Extract to read:
━━━━━━━━━━━━━━━━━━━━

In [1]:
import numpy as np
import pandas as pd
from sklearn.feature_extraction.text import TfidfVectorizer
from sklearn.feature_extraction.text import CountVectorizer
from sklearn.ensemble import RandomForestClassifier
from sklearn.metrics import accuracy_score, roc_auc_score
from sklearn.model_selection import GridSearchCV

# Data tokenization

In [2]:
def get_boolean_representation(corpus, stop_words_list='english'):
    vectorizer = CountVectorizer(binary=True, stop_words=stop_words_list)
    X = vectorizer.fit_transform(corpus)
    voc = vectorizer.get_feature_names_out()
    return X.toarray(), voc

def get_tf_representation(corpus, stop_words_list='english'):
    vectorizer = CountVectorizer(binary=False, stop_words=stop_words_list)
    X = vectorizer.fit_transform(corpus)
    voc = vectorizer.get_feature_names_out()
    return X.toarray(), voc

def get_tf_idf_representation(corpus, stop_words_list='english'):
    vectorizer = TfidfVectorizer(stop_words=stop_words_list)
    X = vectorizer.fit_transform(corpus)
    voc = vectorizer.get_feature_names_out()
    return X.toarray(), voc

# Random forest

In [3]:
index_train = np.load('../data/array_idx_train.npy')
index_val = np.load('../data/array_idx_val.npy')

df = pd.read_csv('../data/DataFrame_train_preprocessing_V2.csv')

representation_boolean, vocabulary = get_boolean_representation(df['text'].apply(lambda x : x.lower()))
representation_tf, _ = get_tf_representation(df['text'].apply(lambda x : x.lower()))
representation_tf_idf, _ = get_tf_idf_representation(df['text'].apply(lambda x : x.lower()))

━━━━━━━━━━━━━━━━━━━━

Task 1: Print every line of the data items listing below verbatim, leaving out the pictures.
Task 2: Carry on the notebook code for text tokenization and random forest classification above, starting after its final line.

Data items
━━━━━━━━━━━━━━━━━━━━

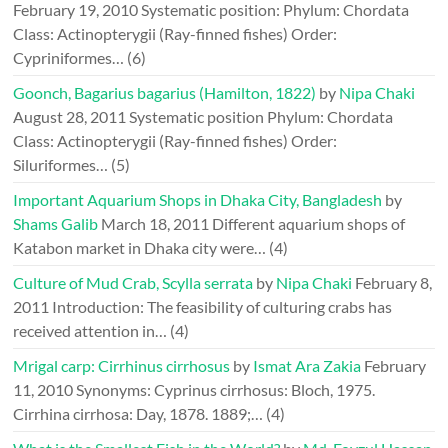
February 19, 2010
Systematic position: Phylum: Chordata
Class: Actinopterygii (Ray-finned fishes) Order:
Cypriniformes…
(6)
Goonch, Bagarius bagarius (Hamilton, 1822)
by
Nipa Chaki
August 28, 2011
Systematic position Phylum: Chordata
Class: Actinopterygii (Ray-finned fishes) Order:
Siluriformes…
(5)
Important Aquarium Shops in Dhaka City, Bangladesh
by
Shams Galib
March 18, 2011
Different aquarium shops of
Katabon market in Dhaka city were…
(4)
Culture of Mud Crab, Scylla serrata
by
Nipa Chaki
February 8,
2011
Introduction: The feasibility of culturing crabs has
received attention in…
(4)
Mrigal carp: Cirrhinus cirrhosus
by
Ismat Ara Zakia
February
11, 2010
Synonyms: Cyprinus cirrhosus: Bloch, 1975.
Cirrhina cirrhosa: Day, 1878. 1889;…
(4)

━━━━━━━━━━━━━━━━━━━━

Answer area 1:
February 19, 2010
Systematic position: Phylum: Chordata
Class: Actinopterygii (Ray-finned fishes) Order:
Cypriniformes…
(6)
Goonch, Bagarius bagarius (Hamilton, 1822)
by
Nipa Chaki
August 28, 2011
Systematic position Phylum: Chordata
Class: Actinopterygii (Ray-finned fishes) Order:
Siluriformes…
(5)
Important Aquarium Shops in Dhaka City, Bangladesh
by
Shams Galib
March 18, 2011
Different aquarium shops of
Katabon market in Dhaka city were…
(4)
Culture of Mud Crab, Scylla serrata
by
Nipa Chaki
February 8,
2011
Introduction: The feasibility of culturing crabs has
received attention in…
(4)
Mrigal carp: Cirrhinus cirrhosus
by
Ismat Ara Zakia
February
11, 2010
Synonyms: Cyprinus cirrhosus: Bloch, 1975.
Cirrhina cirrhosa: Day, 1878. 1889;…
(4)

Answer area 2:
y_train = df.loc[index_train, 'label']
y_val = df.loc[index_val, 'label']

del df

x_train_boolean = representation_boolean[index_train]
x_val_boolean = representation_boolean[index_val]

x_train_tf = representation_tf[index_train]
x_val_tf = representation_tf[index_val]

x_train_tf_idf = representation_tf_idf[index_train]
x_val_tf_idf = representation_tf_idf[index_val]

# Cross validation

In [5]:
parameters_to_tune = {'criterion' : ['gini'],
                      'n_estimators' : [2, 4, 5, 10],
                      'max_depth' : [3, 4, 5],
                      'max_features' : [0.25, 0.75],
                      'class_weight' : ['balanced']
                      }

model_to_tune = RandomForestClassifier(random_state=0)
model = GridSearchCV(model_to_tune, parameters_to_tune, scoring='roc_auc', verbose=2).fit(x_train_boolean, y_train)
print('Best score', model.best_score_, 'for parameters', model.best_params_)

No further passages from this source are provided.